Selected passage below:

Note that in special relativity, this never happens; inertial reference frames are globally equivalent and will never accelerate with respect to each other, and an object that accelerates in an inertial reference frame is never an origin of another inertial reference frame.

But what you're trying to say is that an inertial frame in a gravity field is somehow different from an inertial frame outside one; and that's contrary to the equivalence principle. I have to point out that the equivalence principle has the same standing as the speed-of-light limit, or the existence of inertial frames, or the postulate of a spacetime continuum. This is taken as proven, by the correct calculations that you can do with relativity math. This is the nature of the universe. If it's not, we'll know in December; Gravity Probe B's results won't show frame dragging.

The equivalence principle is only talking about the latter kind of acceleration, the local. Referring to "acceleration due to gravity" however invokes the former kind of acceleration, the measured. And the confusion arises when the equivalence principle is misapplied to the former through the inaccurate interpretation that "gravity is indistinguishable from acceleration", which for objects with mass is the same as "gravity is indistinguishable from effects of a force" or even "gravity is a force". But that's not true in general relativity (as opposed to special relativity, where it is indeed a force): gravity is distinguishable from effects of a force, and I have mentioned some experiments how this can be done.

You've turned it on its head. An inertial frame is an inertial frame, no matter where it is, in a gravity field or not. An accelerated frame is an accelerated frame, in a gravity field or not. Whether the frame is inertial or accelerated is not determined by how it moves. It's determined by local experiment. If inertial objects move in straight lines, it's inertial. If they do not, it's accelerated. That is the one and only guide. You can't measure a frame; you can only define a frame, and then measure the motions of objects. A frame doesn't have real existence; it's a metric, an imposed conceptual structure. Whether it is straight or curved can only be determined by the behavior of inertial objects with reference to it; it is defined by that behavior.

The difference between being in a gravity field and being outside one cannot be determined by the behavior of inertial objects nearby compared to that far away. For example, suppose inertial objects nearby are moving in straight paths, but objects in a certain direction over thataway are moving in curved paths. Now, are you in a gravity field, shared by objects close to you, whose paths are therefore straight because they are inertial; or are the objects over there in the gravity field? You can't tell. All you can tell is whether you are inertial or not. Gravity is relative.

The ONLY way you can determine it is by the fact that the gravity field in the real world is always spherical, and always falls off approximately by the inverse square law. Thus, if you observe that inertial objects close to you move in straight lines, but ones far away in all directions move in curved ones, then you are correct in assuming you are in an inertial frame in a gravity field. And if objects over there move in curved lines, but they move in straight lines in every other direction, then you are equally correct in assuming you are not, and the objects over there are. But only by making such observations, which rely on the spherical nature and inverse-square falloff of the field can you make these conclusions; in a uniform field, you could not. The entire universe could be in such a uniform field, and we would never notice, because the only ways we can measure such things is by these peculiarities of the real world manifestation of gravity.

THAT's what the equivalence principle says.

End of Selected passage.

▶ [Actions to take]:
- A) In the relativity discussion, which things does the writer say the equivalence principle has the same standing as? List them all.
- B) Echo the part of the relativity discussion that opens with the words containing "But what you're" and closes with "show frame dragging.".

Supplied records below:

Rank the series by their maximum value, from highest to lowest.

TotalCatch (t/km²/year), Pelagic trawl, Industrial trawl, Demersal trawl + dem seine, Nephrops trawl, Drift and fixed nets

End of Supplied records.
Supplied records below:

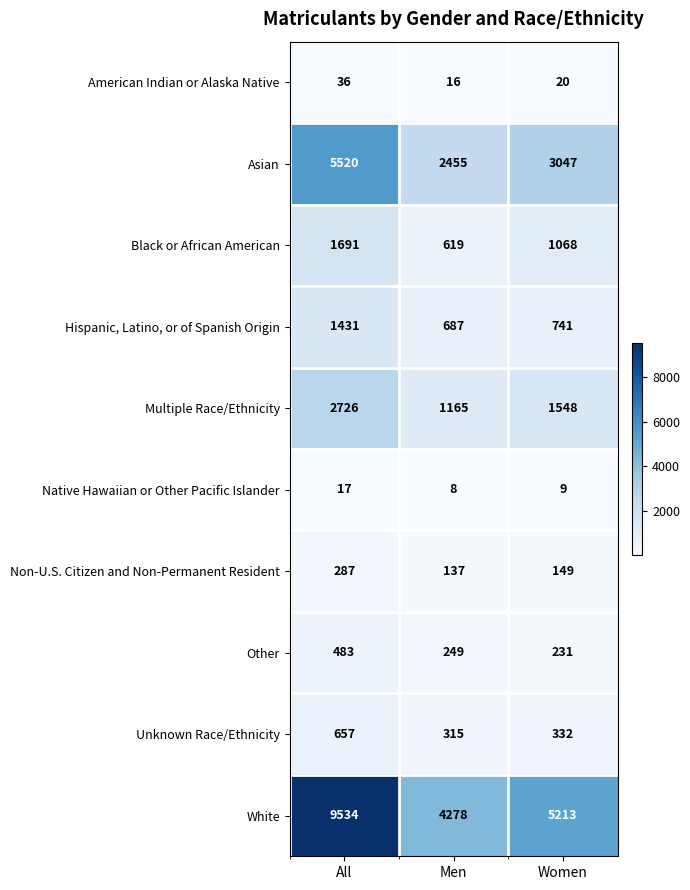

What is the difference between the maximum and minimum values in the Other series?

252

End of Supplied records.
Supplied records below:

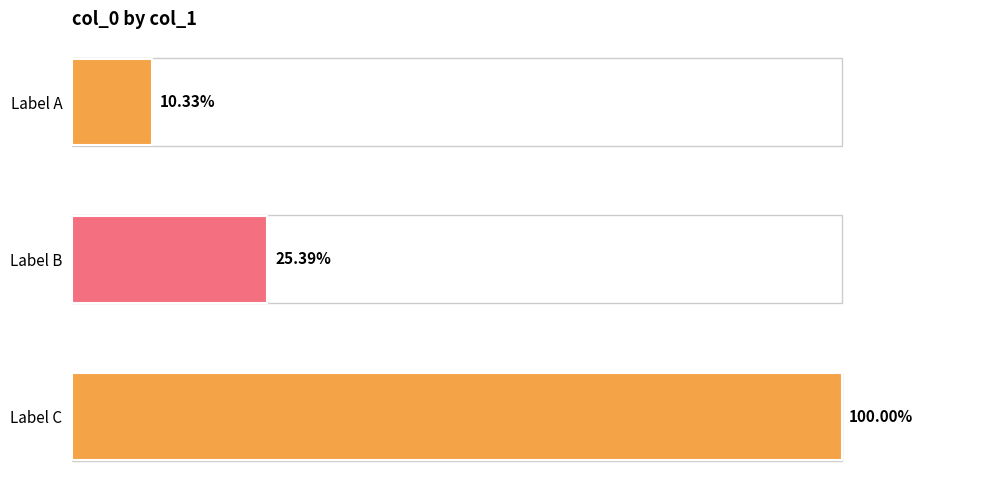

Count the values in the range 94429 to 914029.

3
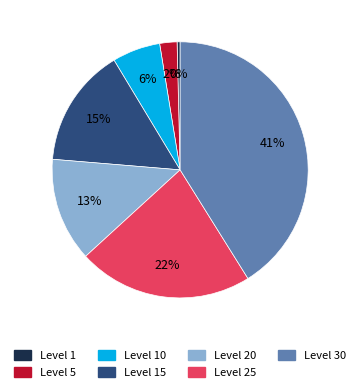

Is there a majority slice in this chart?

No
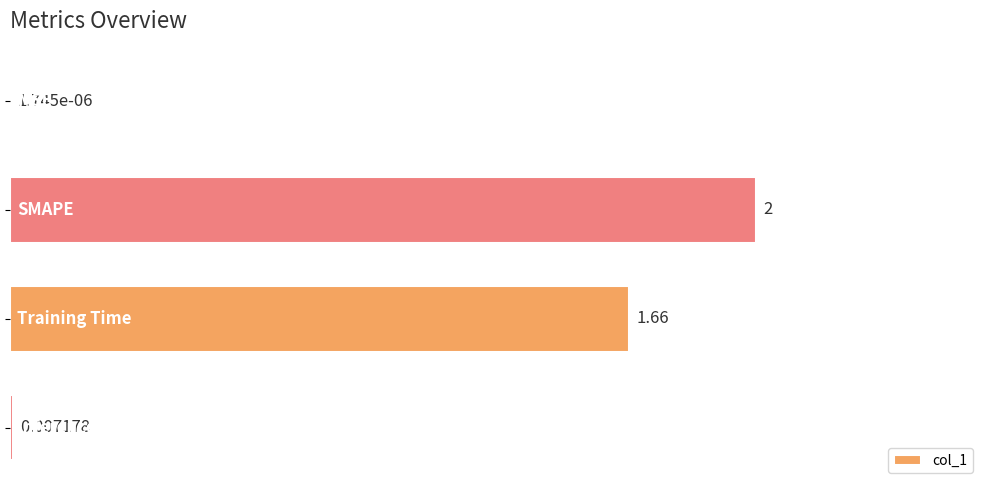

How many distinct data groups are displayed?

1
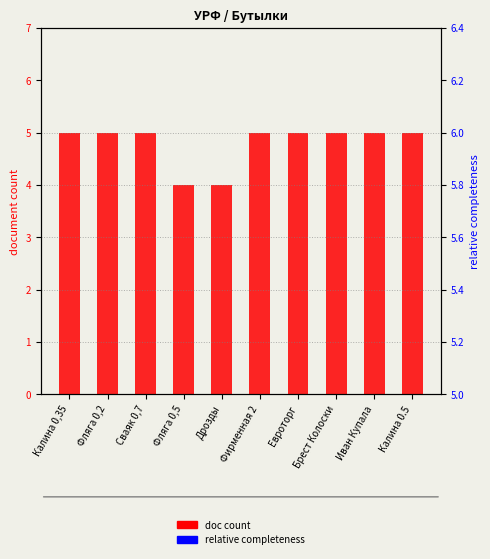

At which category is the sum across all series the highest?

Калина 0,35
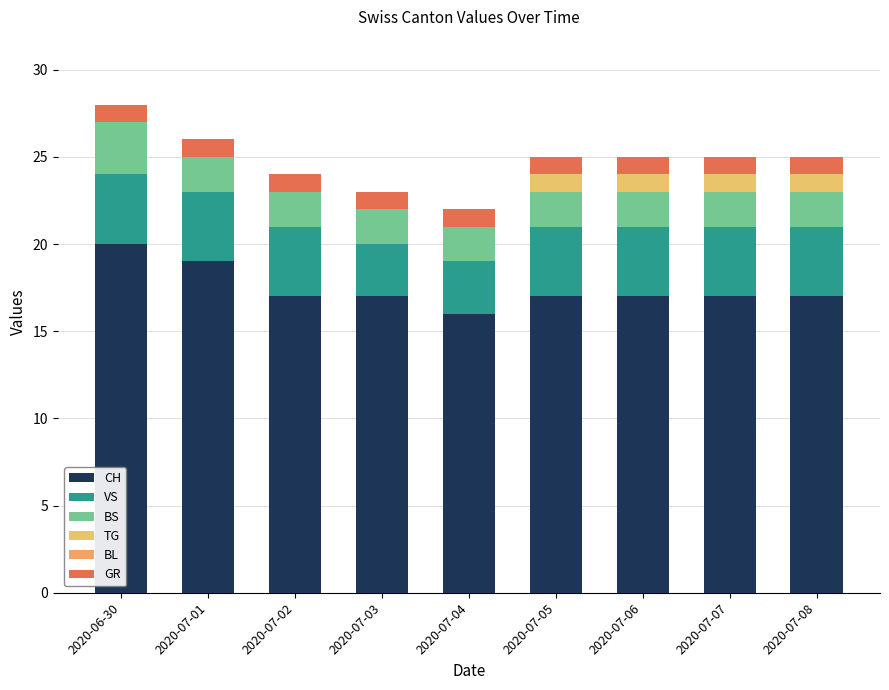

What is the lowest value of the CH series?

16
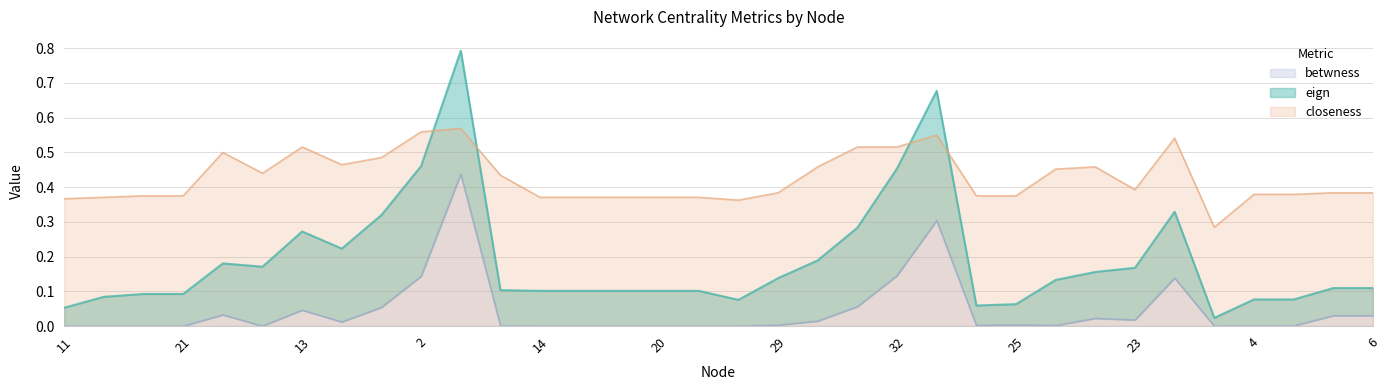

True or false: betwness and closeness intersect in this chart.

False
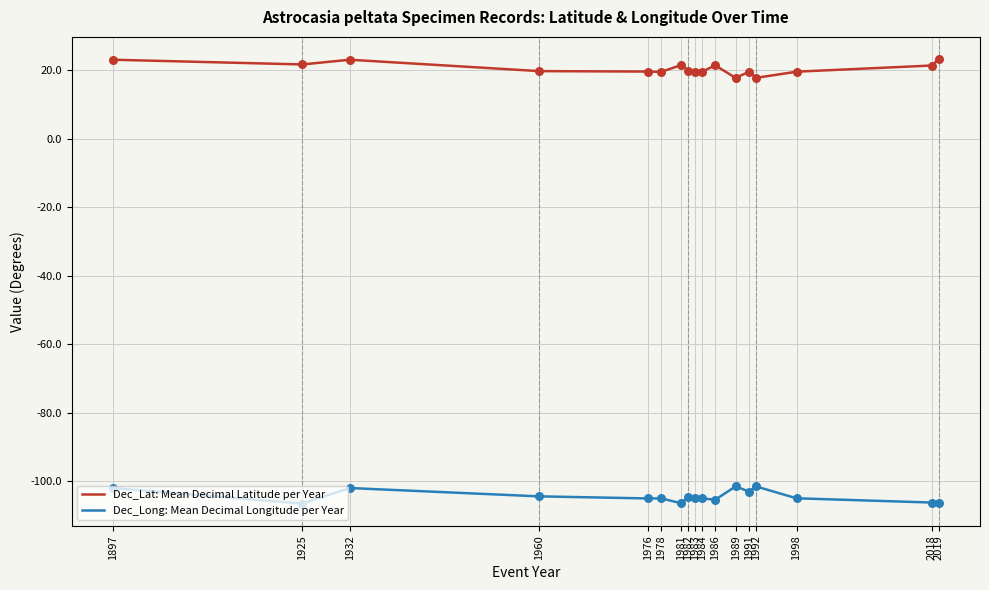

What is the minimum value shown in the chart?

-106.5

End of Supplied records.

▶ [Solutions to the tasks]:
- A)
- The speed-of-light limit
- The existence of inertial frames
- The postulate of a spacetime continuum

- B)
But what you're trying to say is that an inertial frame in a gravity field is somehow different from an inertial frame outside one; and that's contrary to the equivalence principle. I have to point out that the equivalence principle has the same standing as the speed-of-light limit, or the existence of inertial frames, or the postulate of a spacetime continuum. This is taken as proven, by the correct calculations that you can do with relativity math. This is the nature of the universe. If it's not, we'll know in December; Gravity Probe B's results won't show frame dragging.